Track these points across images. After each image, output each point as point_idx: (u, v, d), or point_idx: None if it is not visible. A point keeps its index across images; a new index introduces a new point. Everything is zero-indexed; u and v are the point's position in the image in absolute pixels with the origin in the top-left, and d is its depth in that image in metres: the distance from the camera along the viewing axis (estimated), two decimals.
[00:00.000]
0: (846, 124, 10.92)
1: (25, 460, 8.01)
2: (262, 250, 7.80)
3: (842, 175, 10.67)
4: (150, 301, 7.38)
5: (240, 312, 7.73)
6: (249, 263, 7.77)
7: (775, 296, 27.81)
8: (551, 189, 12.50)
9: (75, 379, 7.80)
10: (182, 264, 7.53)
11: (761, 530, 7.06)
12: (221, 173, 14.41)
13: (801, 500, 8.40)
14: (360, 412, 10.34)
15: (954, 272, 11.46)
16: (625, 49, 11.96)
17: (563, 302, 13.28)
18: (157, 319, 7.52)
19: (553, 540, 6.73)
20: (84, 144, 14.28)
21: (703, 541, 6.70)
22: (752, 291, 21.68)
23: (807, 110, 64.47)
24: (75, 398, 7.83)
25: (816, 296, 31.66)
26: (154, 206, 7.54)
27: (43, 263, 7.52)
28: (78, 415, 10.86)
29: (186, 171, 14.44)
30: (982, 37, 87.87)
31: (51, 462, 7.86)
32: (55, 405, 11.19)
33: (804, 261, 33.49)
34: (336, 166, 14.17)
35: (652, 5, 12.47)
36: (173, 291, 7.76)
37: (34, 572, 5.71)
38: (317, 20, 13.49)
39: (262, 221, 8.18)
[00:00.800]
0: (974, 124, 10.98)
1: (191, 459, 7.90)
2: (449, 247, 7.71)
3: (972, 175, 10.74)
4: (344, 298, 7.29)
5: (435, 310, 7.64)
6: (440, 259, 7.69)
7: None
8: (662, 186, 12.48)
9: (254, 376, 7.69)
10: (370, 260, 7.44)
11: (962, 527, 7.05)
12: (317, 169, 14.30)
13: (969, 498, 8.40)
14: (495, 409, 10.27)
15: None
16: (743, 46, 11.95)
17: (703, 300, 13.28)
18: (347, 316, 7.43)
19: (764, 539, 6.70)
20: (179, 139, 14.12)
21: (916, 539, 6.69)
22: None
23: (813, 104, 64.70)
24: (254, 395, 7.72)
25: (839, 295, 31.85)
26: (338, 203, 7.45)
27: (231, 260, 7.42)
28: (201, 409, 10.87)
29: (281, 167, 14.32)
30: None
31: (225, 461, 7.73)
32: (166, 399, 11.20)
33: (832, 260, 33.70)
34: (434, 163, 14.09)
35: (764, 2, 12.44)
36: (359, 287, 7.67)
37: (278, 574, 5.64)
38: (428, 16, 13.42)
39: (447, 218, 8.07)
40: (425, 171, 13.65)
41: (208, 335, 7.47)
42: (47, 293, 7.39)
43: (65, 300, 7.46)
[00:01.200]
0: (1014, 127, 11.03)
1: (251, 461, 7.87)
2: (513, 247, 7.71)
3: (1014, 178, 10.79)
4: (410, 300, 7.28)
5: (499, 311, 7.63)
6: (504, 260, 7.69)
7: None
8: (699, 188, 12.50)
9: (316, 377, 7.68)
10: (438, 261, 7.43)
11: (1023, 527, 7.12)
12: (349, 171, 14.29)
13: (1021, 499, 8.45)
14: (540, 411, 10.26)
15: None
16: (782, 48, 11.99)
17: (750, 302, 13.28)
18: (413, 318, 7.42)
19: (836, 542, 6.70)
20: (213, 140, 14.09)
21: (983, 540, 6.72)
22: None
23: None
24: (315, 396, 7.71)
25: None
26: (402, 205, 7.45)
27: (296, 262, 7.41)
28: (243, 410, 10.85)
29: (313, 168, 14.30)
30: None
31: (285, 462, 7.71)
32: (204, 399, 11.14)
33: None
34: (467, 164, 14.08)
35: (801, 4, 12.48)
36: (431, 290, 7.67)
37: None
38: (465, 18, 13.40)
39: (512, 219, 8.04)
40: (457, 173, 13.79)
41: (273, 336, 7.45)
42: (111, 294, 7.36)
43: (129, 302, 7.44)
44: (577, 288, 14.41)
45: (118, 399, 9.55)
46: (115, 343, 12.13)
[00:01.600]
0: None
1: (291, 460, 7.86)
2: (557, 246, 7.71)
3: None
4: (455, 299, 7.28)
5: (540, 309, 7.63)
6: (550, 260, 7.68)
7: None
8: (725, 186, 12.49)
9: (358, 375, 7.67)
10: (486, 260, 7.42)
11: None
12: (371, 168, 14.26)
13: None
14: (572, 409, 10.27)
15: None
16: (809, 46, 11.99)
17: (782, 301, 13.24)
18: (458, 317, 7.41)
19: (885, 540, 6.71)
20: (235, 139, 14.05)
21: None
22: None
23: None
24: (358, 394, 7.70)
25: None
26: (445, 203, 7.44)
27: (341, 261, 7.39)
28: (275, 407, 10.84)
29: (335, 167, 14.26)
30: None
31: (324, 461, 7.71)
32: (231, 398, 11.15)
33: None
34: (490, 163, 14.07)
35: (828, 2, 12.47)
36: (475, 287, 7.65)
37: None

++++++

Every entry above needs to be copied exactly.

> **Task solution**
Track these points across images. After each image, output each point as point_idx: (u, v, d), or point_idx: None if it is not visible. A point keeps its index across images; a new index introduces a new point. Everything is zero-indexed; u and v are the point's position in the image in absolute pixels with the origin in the top-left, and d is its depth in that image in metres: the distance from the camera along the viewing axis (estimated), two decimals.
[00:00.000]
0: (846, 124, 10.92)
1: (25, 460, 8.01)
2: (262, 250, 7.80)
3: (842, 175, 10.67)
4: (150, 301, 7.38)
5: (240, 312, 7.73)
6: (249, 263, 7.77)
7: (775, 296, 27.81)
8: (551, 189, 12.50)
9: (75, 379, 7.80)
10: (182, 264, 7.53)
11: (761, 530, 7.06)
12: (221, 173, 14.41)
13: (801, 500, 8.40)
14: (360, 412, 10.34)
15: (954, 272, 11.46)
16: (625, 49, 11.96)
17: (563, 302, 13.28)
18: (157, 319, 7.52)
19: (553, 540, 6.73)
20: (84, 144, 14.28)
21: (703, 541, 6.70)
22: (752, 291, 21.68)
23: (807, 110, 64.47)
24: (75, 398, 7.83)
25: (816, 296, 31.66)
26: (154, 206, 7.54)
27: (43, 263, 7.52)
28: (78, 415, 10.86)
29: (186, 171, 14.44)
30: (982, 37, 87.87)
31: (51, 462, 7.86)
32: (55, 405, 11.19)
33: (804, 261, 33.49)
34: (336, 166, 14.17)
35: (652, 5, 12.47)
36: (173, 291, 7.76)
37: (34, 572, 5.71)
38: (317, 20, 13.49)
39: (262, 221, 8.18)
[00:00.800]
0: (974, 124, 10.98)
1: (191, 459, 7.90)
2: (449, 247, 7.71)
3: (972, 175, 10.74)
4: (344, 298, 7.29)
5: (435, 310, 7.64)
6: (440, 259, 7.69)
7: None
8: (662, 186, 12.48)
9: (254, 376, 7.69)
10: (370, 260, 7.44)
11: (962, 527, 7.05)
12: (317, 169, 14.30)
13: (969, 498, 8.40)
14: (495, 409, 10.27)
15: None
16: (743, 46, 11.95)
17: (703, 300, 13.28)
18: (347, 316, 7.43)
19: (764, 539, 6.70)
20: (179, 139, 14.12)
21: (916, 539, 6.69)
22: None
23: (813, 104, 64.70)
24: (254, 395, 7.72)
25: (839, 295, 31.85)
26: (338, 203, 7.45)
27: (231, 260, 7.42)
28: (201, 409, 10.87)
29: (281, 167, 14.32)
30: None
31: (225, 461, 7.73)
32: (166, 399, 11.20)
33: (832, 260, 33.70)
34: (434, 163, 14.09)
35: (764, 2, 12.44)
36: (359, 287, 7.67)
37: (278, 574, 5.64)
38: (428, 16, 13.42)
39: (447, 218, 8.07)
40: (425, 171, 13.65)
41: (208, 335, 7.47)
42: (47, 293, 7.39)
43: (65, 300, 7.46)
[00:01.200]
0: (1014, 127, 11.03)
1: (251, 461, 7.87)
2: (513, 247, 7.71)
3: (1014, 178, 10.79)
4: (410, 300, 7.28)
5: (499, 311, 7.63)
6: (504, 260, 7.69)
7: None
8: (699, 188, 12.50)
9: (316, 377, 7.68)
10: (438, 261, 7.43)
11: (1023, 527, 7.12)
12: (349, 171, 14.29)
13: (1021, 499, 8.45)
14: (540, 411, 10.26)
15: None
16: (782, 48, 11.99)
17: (750, 302, 13.28)
18: (413, 318, 7.42)
19: (836, 542, 6.70)
20: (213, 140, 14.09)
21: (983, 540, 6.72)
22: None
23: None
24: (315, 396, 7.71)
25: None
26: (402, 205, 7.45)
27: (296, 262, 7.41)
28: (243, 410, 10.85)
29: (313, 168, 14.30)
30: None
31: (285, 462, 7.71)
32: (204, 399, 11.14)
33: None
34: (467, 164, 14.08)
35: (801, 4, 12.48)
36: (431, 290, 7.67)
37: None
38: (465, 18, 13.40)
39: (512, 219, 8.04)
40: (457, 173, 13.79)
41: (273, 336, 7.45)
42: (111, 294, 7.36)
43: (129, 302, 7.44)
44: (577, 288, 14.41)
45: (118, 399, 9.55)
46: (115, 343, 12.13)
[00:01.600]
0: None
1: (291, 460, 7.86)
2: (557, 246, 7.71)
3: None
4: (455, 299, 7.28)
5: (540, 309, 7.63)
6: (550, 260, 7.68)
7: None
8: (725, 186, 12.49)
9: (358, 375, 7.67)
10: (486, 260, 7.42)
11: None
12: (371, 168, 14.26)
13: None
14: (572, 409, 10.27)
15: None
16: (809, 46, 11.99)
17: (782, 301, 13.24)
18: (458, 317, 7.41)
19: (885, 540, 6.71)
20: (235, 139, 14.05)
21: None
22: None
23: None
24: (358, 394, 7.70)
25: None
26: (445, 203, 7.44)
27: (341, 261, 7.39)
28: (275, 407, 10.84)
29: (335, 167, 14.26)
30: None
31: (324, 461, 7.71)
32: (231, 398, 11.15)
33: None
34: (490, 163, 14.07)
35: (828, 2, 12.47)
36: (475, 287, 7.65)
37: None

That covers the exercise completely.